The Oman CEPA is only the second to be signed by India this year, following that with the UK back in the summer. And even in the Gulf region, it is India’s second one, following a similar deal with the United Arab Emirates three years ago.
India’s free trade overtures may now be on overdrive, and naturally so, but it wasn't the case for the longest time. The ASEAN deal back in 2003 was perhaps the only major free trade deal India tried, and its drawbacks haunted New Delhi’s policy planning for long. The general feeling was that India’s plum sectors, like agriculture, steel, and electronics, did not get fair access, while the flooding of Chinese products through ASEAN countries like Thailand—because of the lack of stringent ‘Country of Origin’ rules—devastated local businesses to a large extent. A classic example of this is how the free trade talks with the European Union lagged on for years and years; they were virtually given up for good by 2013, only to be revived in 2022 as geostrategic equations changed for both entities.
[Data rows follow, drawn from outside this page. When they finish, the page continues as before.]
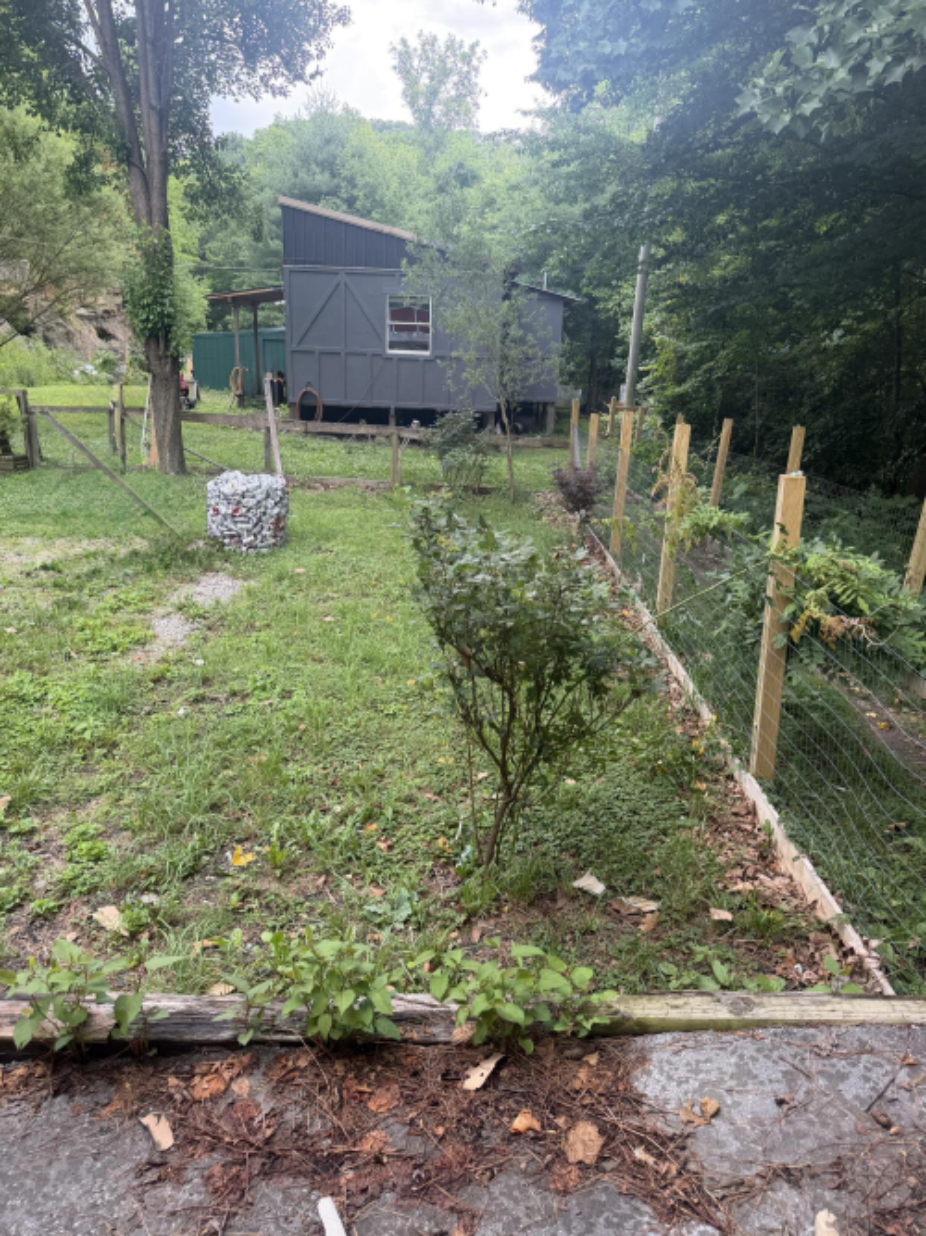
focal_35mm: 24
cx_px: 463
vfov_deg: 71.6
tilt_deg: -17.3
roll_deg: -1.3
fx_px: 856
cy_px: 618
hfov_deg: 56.8
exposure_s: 1/141
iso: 80
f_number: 1.78
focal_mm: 6.76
For India, the change that spawned the need for wide-ranging trade deals was not Trump’s tariffs, but its worsening relationship with China, which led to India walking out of the RCEP, a China-led trade bloc which is today the world’s biggest. Getting out of it meant India had to find alternatives real soon, and that led to a whole range of talks, some of which—like those with Australia, Oman, and the UK—have fructified real quick. The EU deal is said to be in its last stages, with Commerce Minister Piyush Goyal set to fly to Brussels next fortnight.
While there is tension over the delay in a deal with the US, the fact is that these recent treaties have provided a stimulus not just for the GDP bottom line, but have spurred business and professional ties that the nation will stand to gain from in the coming years. It is time for India to walk the talk, and the new year could well see the icing on the cake: deals with the EU as well as the US.